• [Data shown]:

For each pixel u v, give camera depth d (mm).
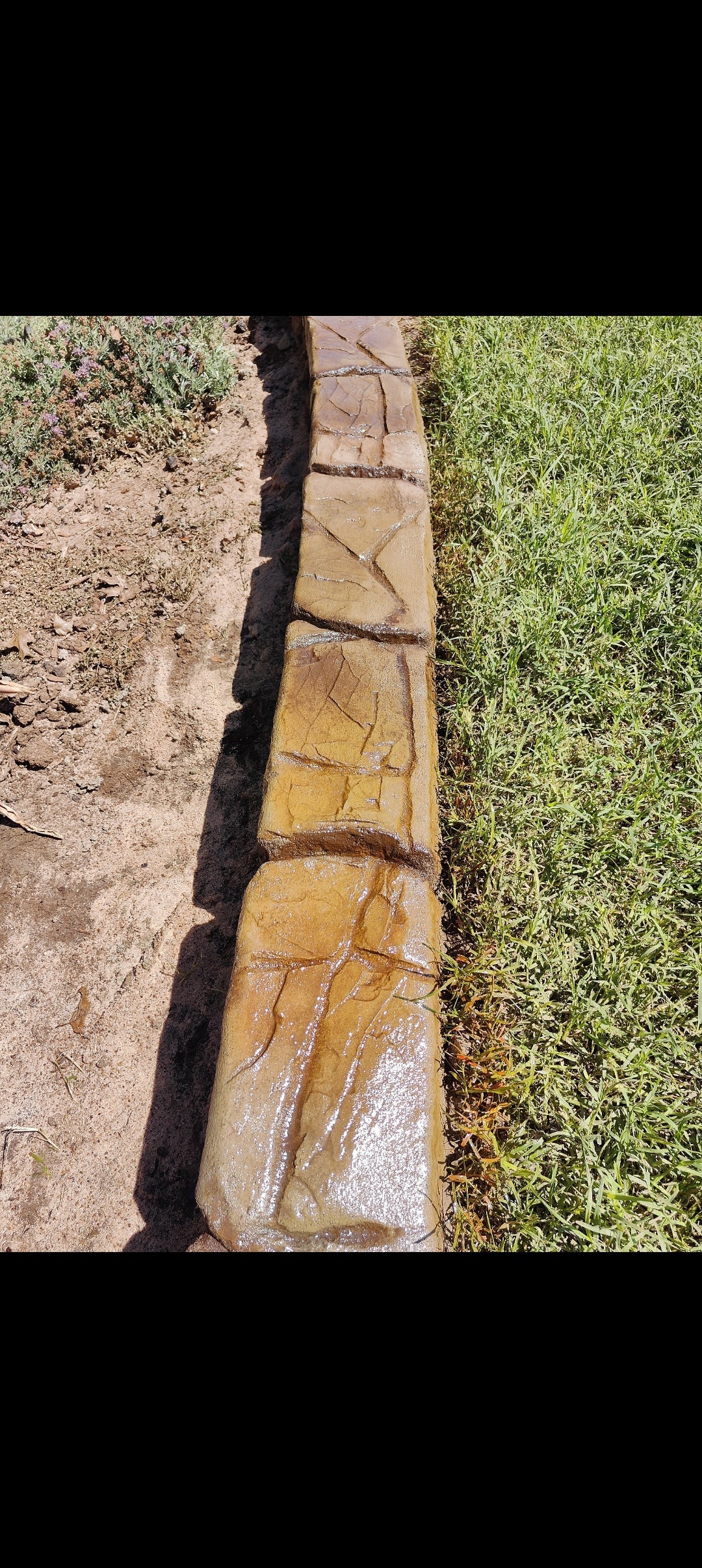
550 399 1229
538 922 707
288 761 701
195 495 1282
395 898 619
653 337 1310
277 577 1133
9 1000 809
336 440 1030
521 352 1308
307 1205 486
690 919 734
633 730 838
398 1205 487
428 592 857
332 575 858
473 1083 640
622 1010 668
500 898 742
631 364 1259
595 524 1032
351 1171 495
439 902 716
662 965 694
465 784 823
* * *
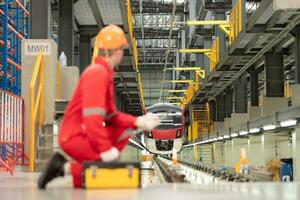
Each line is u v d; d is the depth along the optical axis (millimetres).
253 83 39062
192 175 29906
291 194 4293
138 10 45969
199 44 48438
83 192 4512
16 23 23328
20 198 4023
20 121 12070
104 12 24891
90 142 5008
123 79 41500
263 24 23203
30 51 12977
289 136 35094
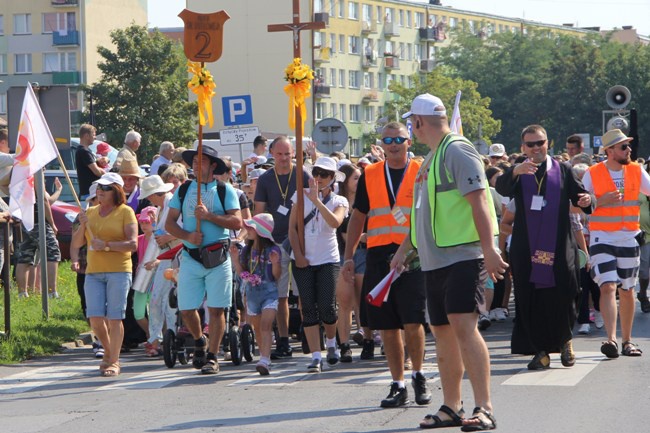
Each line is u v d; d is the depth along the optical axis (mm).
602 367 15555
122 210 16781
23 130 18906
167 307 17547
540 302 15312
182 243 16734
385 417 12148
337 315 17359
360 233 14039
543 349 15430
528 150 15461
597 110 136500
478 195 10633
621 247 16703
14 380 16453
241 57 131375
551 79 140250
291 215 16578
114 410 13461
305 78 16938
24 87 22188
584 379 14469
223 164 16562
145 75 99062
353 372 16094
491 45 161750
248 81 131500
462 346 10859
* * *
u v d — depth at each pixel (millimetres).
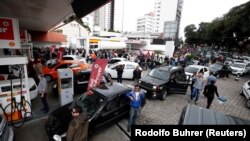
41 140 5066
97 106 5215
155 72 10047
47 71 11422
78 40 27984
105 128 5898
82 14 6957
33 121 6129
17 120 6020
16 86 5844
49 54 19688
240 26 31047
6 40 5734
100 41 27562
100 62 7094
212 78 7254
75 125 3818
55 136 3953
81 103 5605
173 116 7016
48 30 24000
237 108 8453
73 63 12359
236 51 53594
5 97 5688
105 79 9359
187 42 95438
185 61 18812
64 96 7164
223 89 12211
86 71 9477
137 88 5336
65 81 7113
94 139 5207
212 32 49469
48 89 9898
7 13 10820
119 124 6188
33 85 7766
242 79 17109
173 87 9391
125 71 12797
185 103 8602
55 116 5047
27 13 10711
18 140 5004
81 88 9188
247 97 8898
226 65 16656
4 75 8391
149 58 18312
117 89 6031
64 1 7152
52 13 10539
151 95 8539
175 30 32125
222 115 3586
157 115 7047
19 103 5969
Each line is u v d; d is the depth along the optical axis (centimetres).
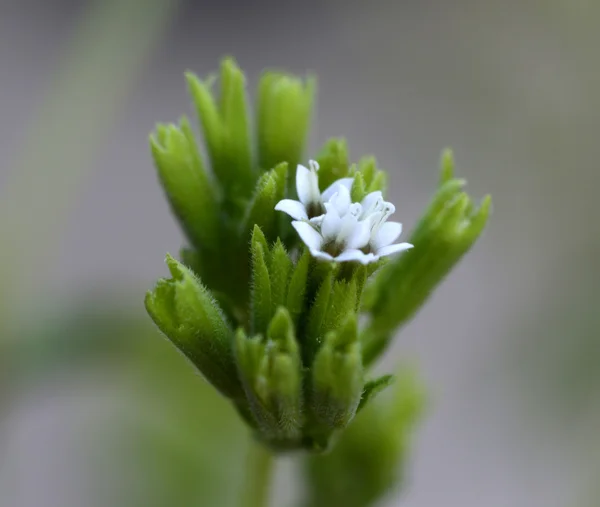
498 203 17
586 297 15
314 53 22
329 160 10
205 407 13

• [Directions for this task]:
Filter on the word "along": copy each matching line from the entries above.

• [Result below]:
Each line is u v d; d is the depth along the optical axis (millimetres).
Each line is u v d; d is the depth along the optical axis (mm).
Each line is u v d; d is the depth along the optical axis (centimetres).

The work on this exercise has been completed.